Entre passé et présent
Cela suggère que les rêves ne reflètent pas simplement la réalité, mais la retravaillent activement, en intégrant des fragments d’expériences passées avec des éléments imaginés ou planifiés pour l’avenir afin de créer de nouveaux scénarios, parfois surréalistes. Ces transformations varient également d’une personne à l’autre. Ceux qui ont tendance à « vagabonder leur esprit » pendant la journée rapportent plus souvent des rêves fragmentés, avec des scènes qui changent rapidement.
Les effets de la pandémie
La comparaison avec les données collectées pendant le confinement dû au Covid-19, en collaboration avec des chercheurs de l’Université La Sapienza de Rome, a également révélé à quel point le contexte social influence profondément nos rêves.
Pendant le confinement, en effet, les rêves étaient plus intenses d’un point de vue émotionnel et contenaient davantage de références aux contraintes et aux limites. Ces effets s’estompent avec le temps, ce qui indique que les rêves s’adaptent également aux changements de la vie réelle.
« En analysant quatre années de rêves, nous avons constaté qu’après le Covid, les gens avaient tendance à faire des rêves avec moins de références aux problèmes quotidiens – explique-t-il. Valentina Elcechercheur à l’IMT School of Advanced Studies Lucca et auteur de l’étude – . Au milieu de la pandémie, cependant, les rêves étaient moins métaphoriques et nous avions tendance à rêver de la réalité, comme si, dans un moment d’alarme, la refonte de la réalité pendant le sommeil avait échoué. »
Ceux qui sont passionnés par le monde des rêves
En outre, la recherche montre que ceux qui accordent une plus grande importance à leurs rêves et à leur signification potentielle expérimentent des contenus plus riches, plus vivants et immersifs : ceux qui croient aux rêves sont capables de vivre une expérience plus complète et de mieux rêver. « Il est possible que ceux qui ont des rêves plus vifs s’en souviennent mieux et développent alors un plus grand intérêt pour la sphère du rêve – ajoute Elce -. Nos résultats nous montrent que les rêves ne sont pas seulement le reflet d’expériences passées, mais un processus dynamique façonné par qui nous sommes et ce que nous vivons ».
Intelligence artificielle
Pour retraiter les données des 287 participants, les chercheurs ont utilisé l’intelligence artificielle. « Grâce à l’utilisation de méthodes informatiques à grande échelle, nous avons réussi à identifier des modèles qui étaient auparavant difficiles à observer – explique Elce –. L’étude met également en évidence le potentiel de l’IA dans la recherche sur les rêves : les modèles utilisés ont pu analyser le contenu des rapports de rêve avec une précision comparable à celle des évaluateurs humains indépendants.
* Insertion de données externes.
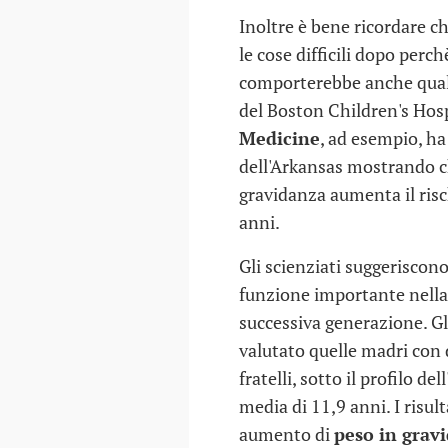
Inoltre è bene ricordare 
le cose difficili dopo perch
comporterebbe anche qualc
del Boston Children's Hosp
Medicine
, ad esempio, ha
dell'Arkansas mostrando c
gravidanza aumenta il risch
anni.
Gli scienziati suggeriscon
funzione importante nella
successiva generazione. Gli
valutato quelle madri con d
fratelli, sotto il profilo d
media di 11,9 anni. I risu
aumento di
peso in grav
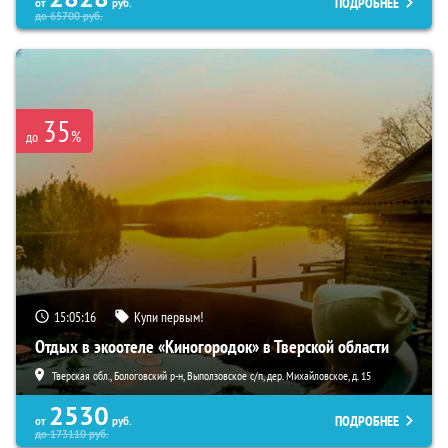
ПОДРОБНЕЕ
от
руб.
до
65700
руб.
35
%
до
15:05:15
Купи первым!
Отдых в экоотеле «Киногородок» в Тверской области
Тверская обл., Бологовский р-н, Выползовское с/п, дер. Михайловское, д. 15
2530
ПОДРОБНЕЕ
от
руб.
до
173110
руб.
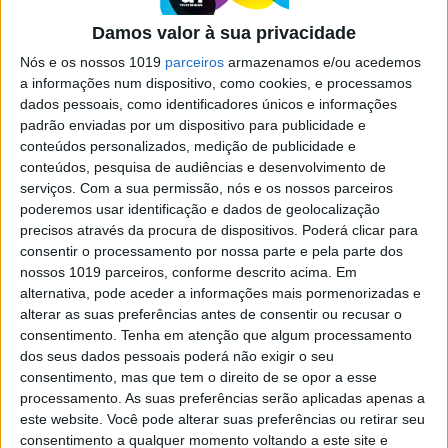
Análise Sennheiser Momentum TW
4 e JBL Soundgear Sense: Do bom e
Damos valor à sua privacidade
do melhor
Nós e os nossos 1019
parceiros
armazenamos e/ou acedemos
Está à procura de uns auriculares sem fios
a informações num dispositivo, como cookies, e processamos
novos? Aqui testamos duas opções: uma mais
dados pessoais, como identificadores únicos e informações
requintada e avançada com os Sennheiser
padrão enviadas por um dispositivo para publicidade e
Momentum TW 4; e outra mais dedicada para os
conteúdos personalizados, medição de publicidade e
desportistas com os JBL Soundgear Sense
conteúdos, pesquisa de audiências e desenvolvimento de
serviços.
Com a sua permissão, nós e os nossos parceiros
poderemos usar identificação e dados de geolocalização
precisos através da procura de dispositivos. Poderá clicar para
consentir o processamento por nossa parte e pela parte dos
nossos 1019 parceiros, conforme descrito acima. Em
SITES DO GRUPO TRUST IN NEWS
alternativa, pode aceder a informações mais pormenorizadas e
alterar as suas preferências antes de consentir ou recusar o
consentimento.
Tenha em atenção que algum processamento
dos seus dados pessoais poderá não exigir o seu
Visão
Visão Se7e
consentimento, mas que tem o direito de se opor a esse
processamento. As suas preferências serão aplicadas apenas a
este website. Você pode alterar suas preferências ou retirar seu
consentimento a qualquer momento voltando a este site e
Et cela ouvre de nouvelles perspectives pour l’étude de la conscience, de la mémoire et de la santé mentale de manière plus objective et reproductible. »
Au sein du même secteur de recherche, les chercheurs de l’IMT ont mis en évidence que plus l’activité onirique est riche en émotions, plus le sommeil est profond. Démontant ainsi la thèse d’un sommeil réparateur associé à un état d’inconscience totale et à un cerveau qui produit des ondes lentes et synchronisées dans toutes ses zones. Le rêve vif et immersif, on l’a vu, est tout aussi rafraîchissant, bien qu’accompagné d’ondes électriques d’autant plus vives que la scène imaginée est engageante.